A word-for-word copy of the listing is what's needed; leave out every image.

RECORDED INFORMATION:
┌────────

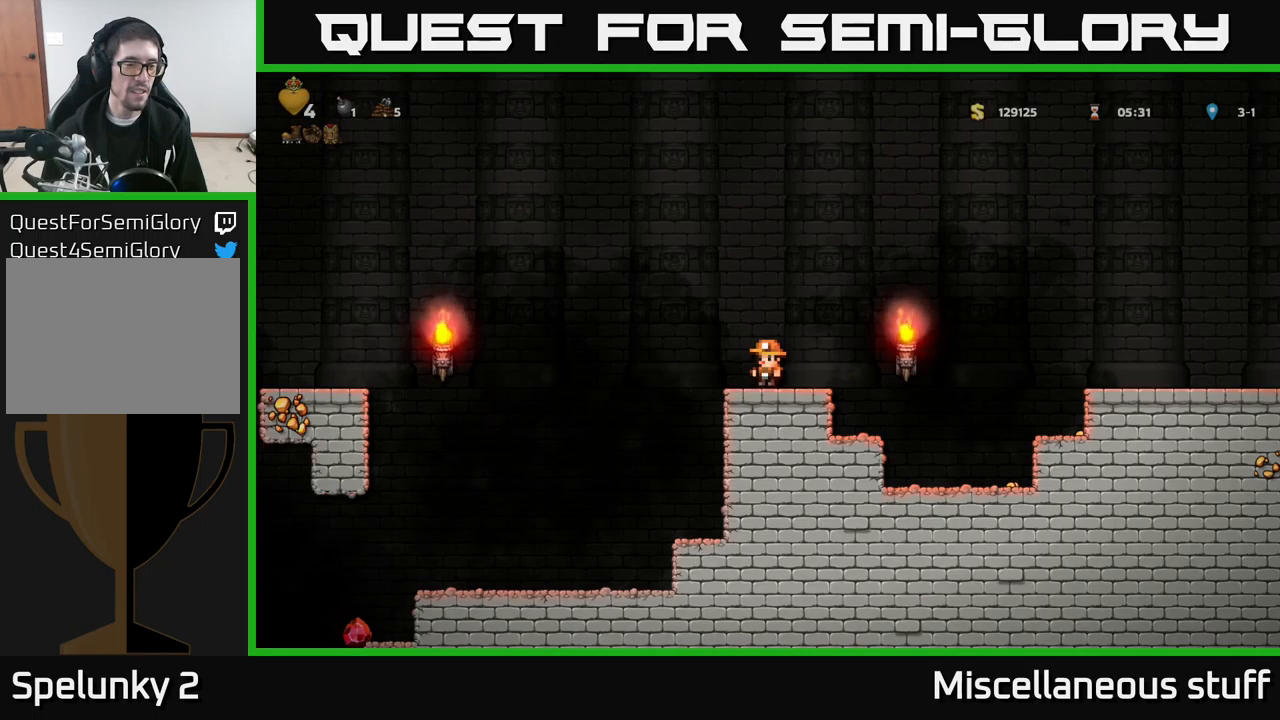
{"buttons": [], "left_stick": "center", "events": [[200, "DPAD_RIGHT", "down"], [300, "DPAD_RIGHT", "up"], [334, "DPAD_LEFT", "down"], [384, "DPAD_LEFT", "up"]]}
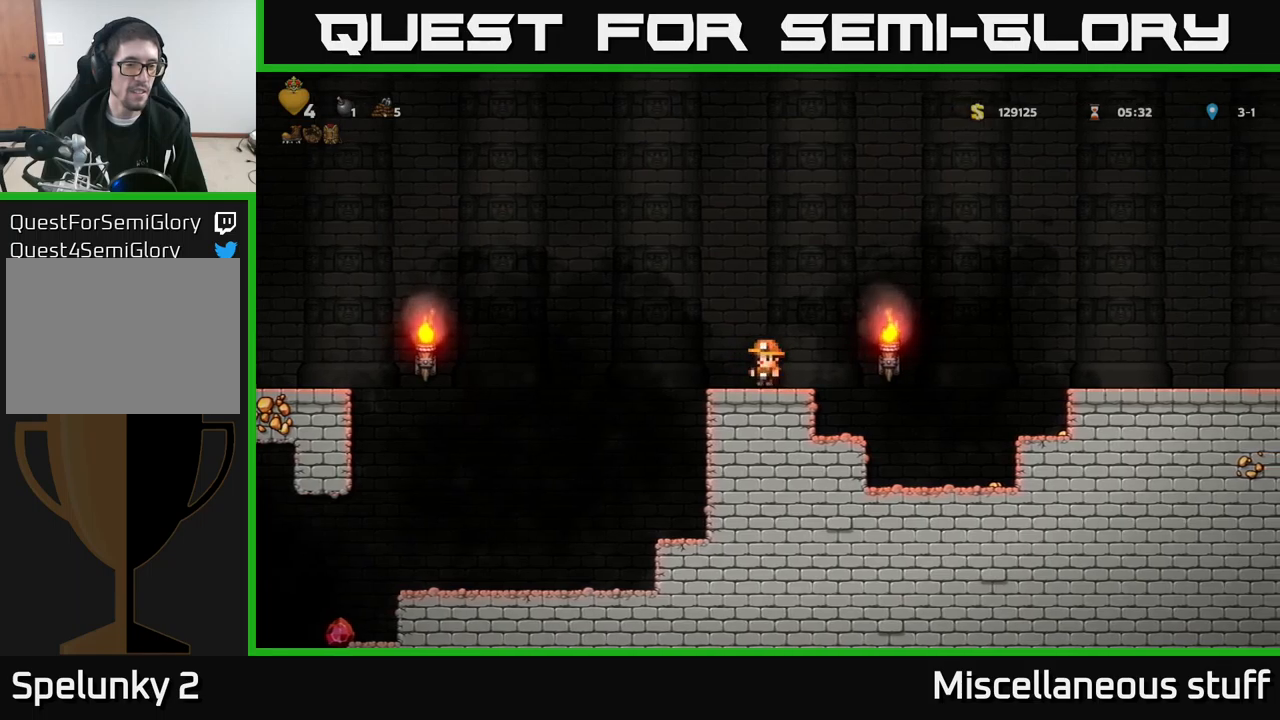
{"buttons": [], "left_stick": "center", "events": []}
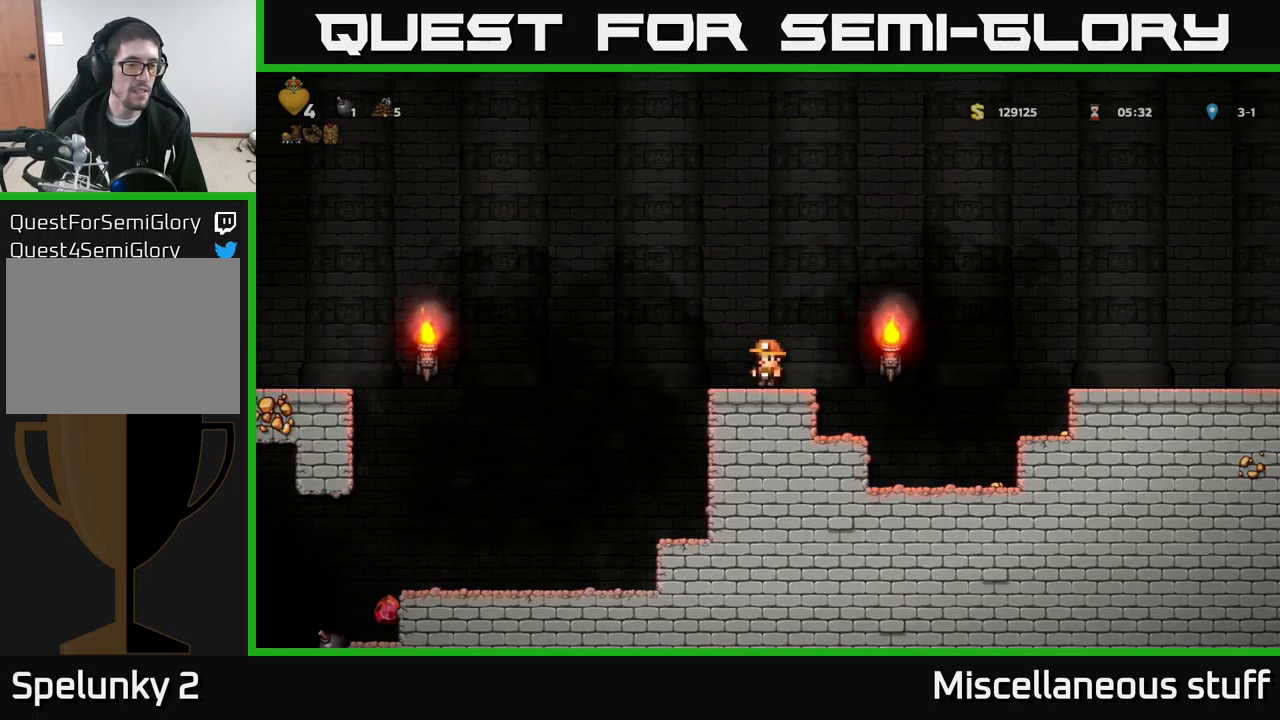
{"buttons": [], "left_stick": "center", "events": []}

└────────

RESPONSE BOX:
{"buttons": [], "left_stick": "center", "events": [[200, "DPAD_RIGHT", "down"], [300, "DPAD_RIGHT", "up"], [334, "DPAD_LEFT", "down"], [384, "DPAD_LEFT", "up"]]}
{"buttons": [], "left_stick": "center", "events": []}
{"buttons": [], "left_stick": "center", "events": []}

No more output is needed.